— START —

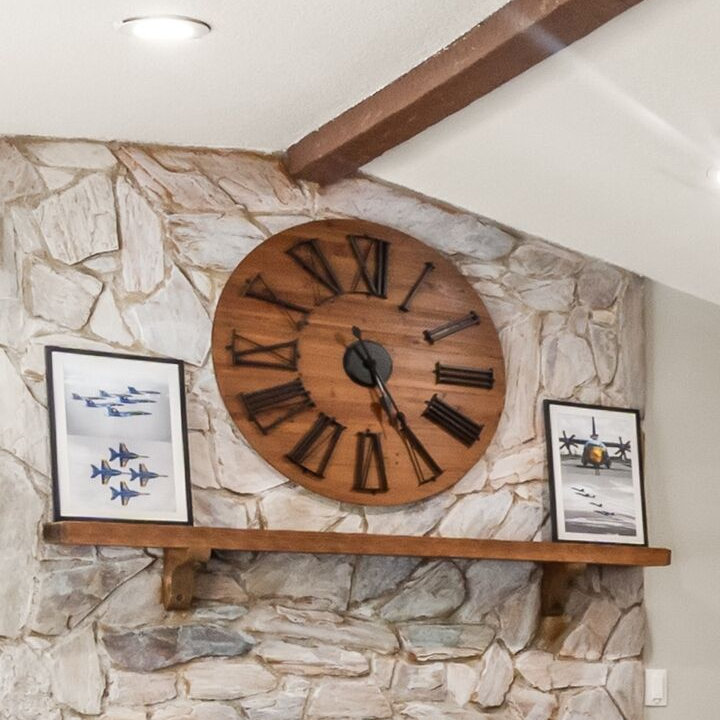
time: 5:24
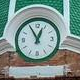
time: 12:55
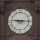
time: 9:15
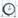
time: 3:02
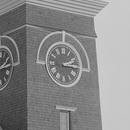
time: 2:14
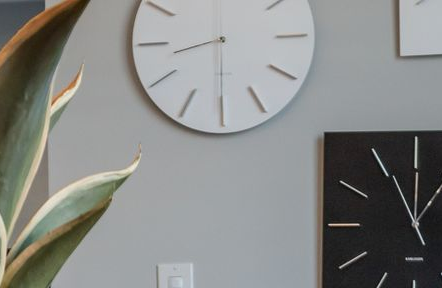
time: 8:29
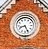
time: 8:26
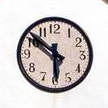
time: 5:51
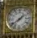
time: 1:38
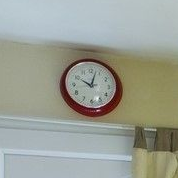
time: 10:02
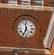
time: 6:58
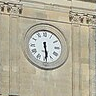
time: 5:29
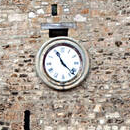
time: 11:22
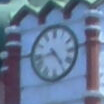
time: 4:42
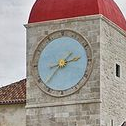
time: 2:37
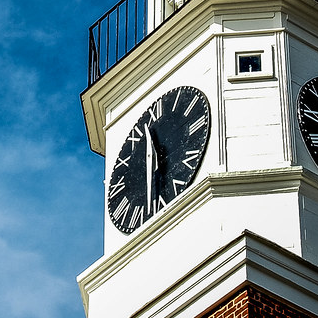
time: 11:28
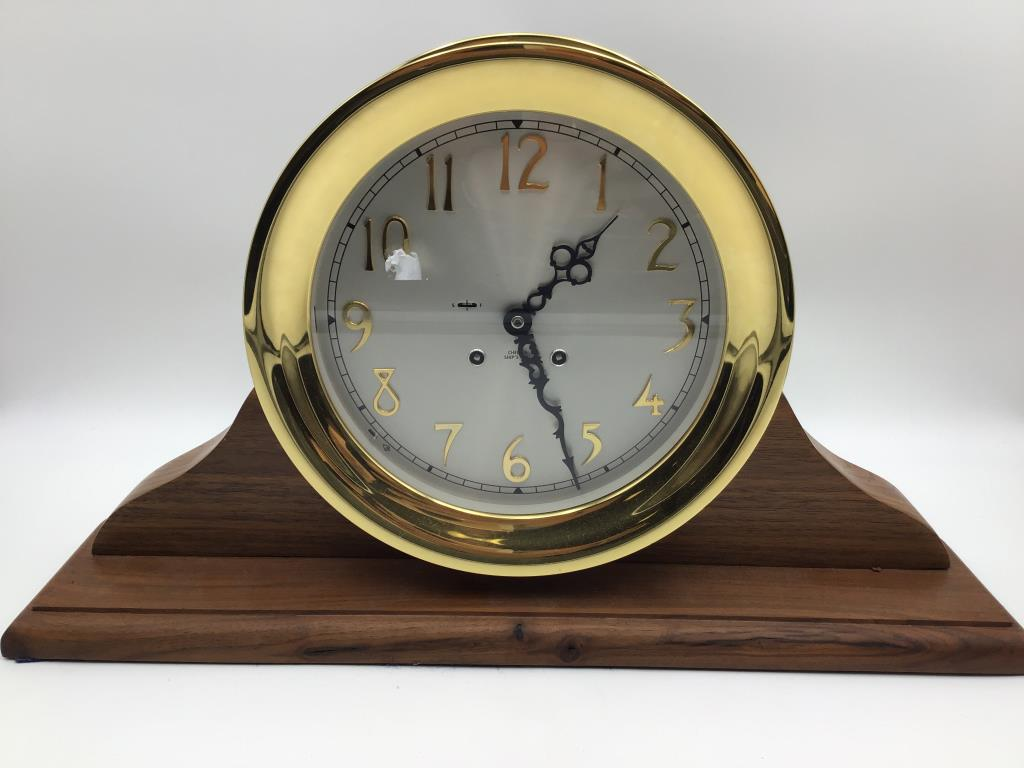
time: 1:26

— END —
— START —

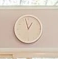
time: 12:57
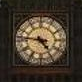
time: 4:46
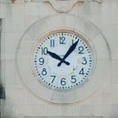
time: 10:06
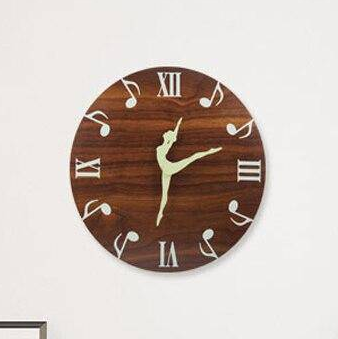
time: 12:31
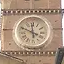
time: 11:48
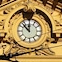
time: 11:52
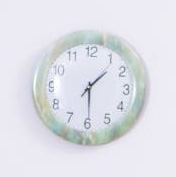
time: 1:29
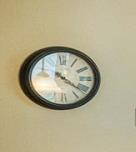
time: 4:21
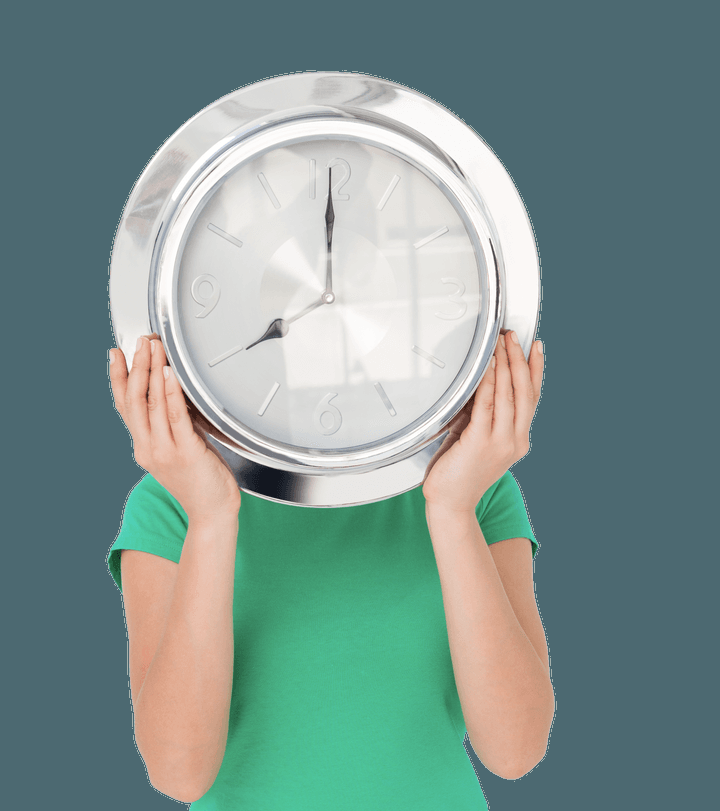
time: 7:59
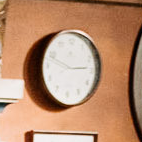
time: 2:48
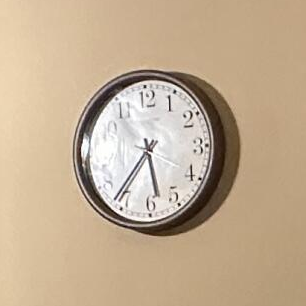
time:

— END —

WHAT TO PRODUCE:
Pull out the lines of the records beginning with the line that contains "time: 12:55" and running through the line that contains "time: 11:28", and copy them unchanged. Leave the pictures out of your answer.

ANSWER TO THE PROBLEM:
time: 12:55
time: 9:15
time: 3:02
time: 2:14
time: 8:29
time: 8:26
time: 5:51
time: 1:38
time: 10:02
time: 6:58
time: 5:29
time: 11:22
time: 4:42
time: 2:37
time: 11:28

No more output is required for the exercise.